Tulisan yang Ditampilkan:
──────────────────────────────

Kini, aku ingin melenyapkan kucing dari hidup dan pikiranku, tapi kenapa sulit sekali? Aku berusaha dan masih terus berusaha, dengan mengalihkan perhatianku, misalnya menyibukkan diri membaca kembali buku-buku puisi. Tapi, semakin aku berusaha, rasanya justru semakin terbayangi. Kucing memberiku kebahagiaan, mengisi sebagian kekosongan dalam hidupku, tapi sekaligus juga memberiku rasa kehilangan yang sebelumnya tak pernah kurasakan.
Awalnya aku berpikir, aku ini hanya terlalu sentimentil. Aku membesar-besarkan perasaan yang sebenarnya bisa kuenyahkan dengan mudah. Aku membuat sesuatu yang abstrak menjadi nyata. Tapi, beberapa hari lalu, sepulang kantor, ketika hendak naik ke jembatan penyeberangan menuju ke halte bus Transjakarta, aku melihat selebaran yang ditempel di tiang.
Selebaran itu dicetak dengan baik, dengan warna dan desain yang cukup mencolok untuk membuat orang memperhatikan. Isinya pengumuman tentang seekor anjing yang hilang, lengkap dengan gambar binatang peliharaan itu, dalam berbagai pose yang lucu. Tercantum nomor telepon untuk dihubungi "bila ada yang menemukan". Seniat dan seserius itu orang berusaha menemukan kembali anjingnya yang telah hilang.

──────────────────────────────

Yang Perlu Dikerjakan:
**A.** Dalam tulisan tentang kucing, selebaran yang ditempel di tiang itu mengumumkan apa?
**B.** Teruskan tulisan tentang kucing itu, mulai dari sesudah kalimat terakhirnya.

Data yang Diberikan:
──────────────────────────────

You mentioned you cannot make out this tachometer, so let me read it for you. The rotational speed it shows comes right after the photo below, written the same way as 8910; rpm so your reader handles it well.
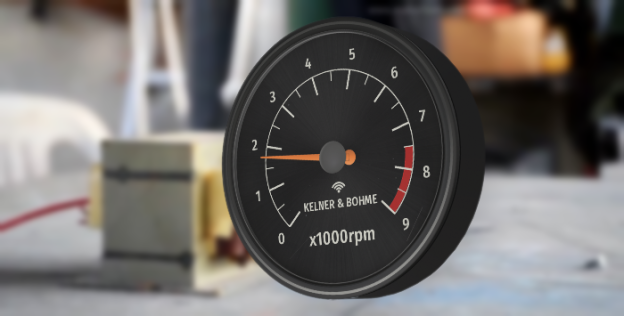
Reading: 1750; rpm
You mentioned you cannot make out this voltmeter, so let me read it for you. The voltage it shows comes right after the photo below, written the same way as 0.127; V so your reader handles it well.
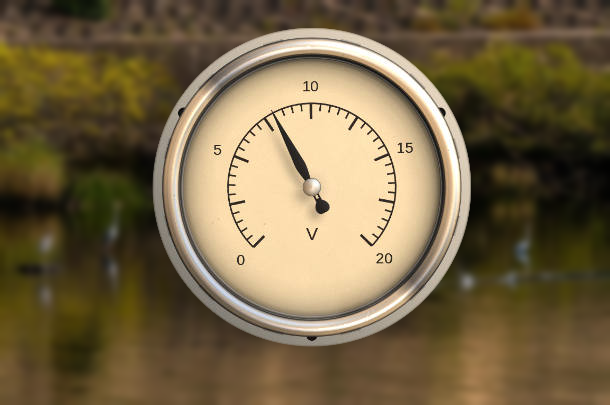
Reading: 8; V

──────────────────────────────

Jawaban yang Diberikan:
**A.** Selebaran itu mengumumkan seekor anjing yang hilang, lengkap dengan gambar anjing itu dalam berbagai pose yang lucu.

**B.**
Aku bayangkan, ia menempelkan selebaran itu di seluruh penjuru kota. Selain, tentu saja, ia pasti juga membuat "woro-woro" di media sosial. Dari situ aku berpikir, rasanya memang mustahil menganggap remeh perasaan kehilangan, walaupun itu hanya pada seekor binatang peliharaan sekalipun. Walaupun kasusnya tidak sama persis, kurang lebih begitulah hubunganku dengan si kucing yang telah menyita banyak energi mentalku.
Dalam hidup ini, kadang kita tak hanya dibikin bahagia dan sedih oleh hal-hal yang "besar". Hal-hal yang kelihatannya sepele pun juga punya pengaruh terhadap kejiwaan kita. Yang "besar" bagi seseorang, belum tentu sama dengan orang lain, begitu pun sebaliknya, yang "sepele" bagi orang lain, bisa jadi justru merupakan persoalan yang serius bagi kita.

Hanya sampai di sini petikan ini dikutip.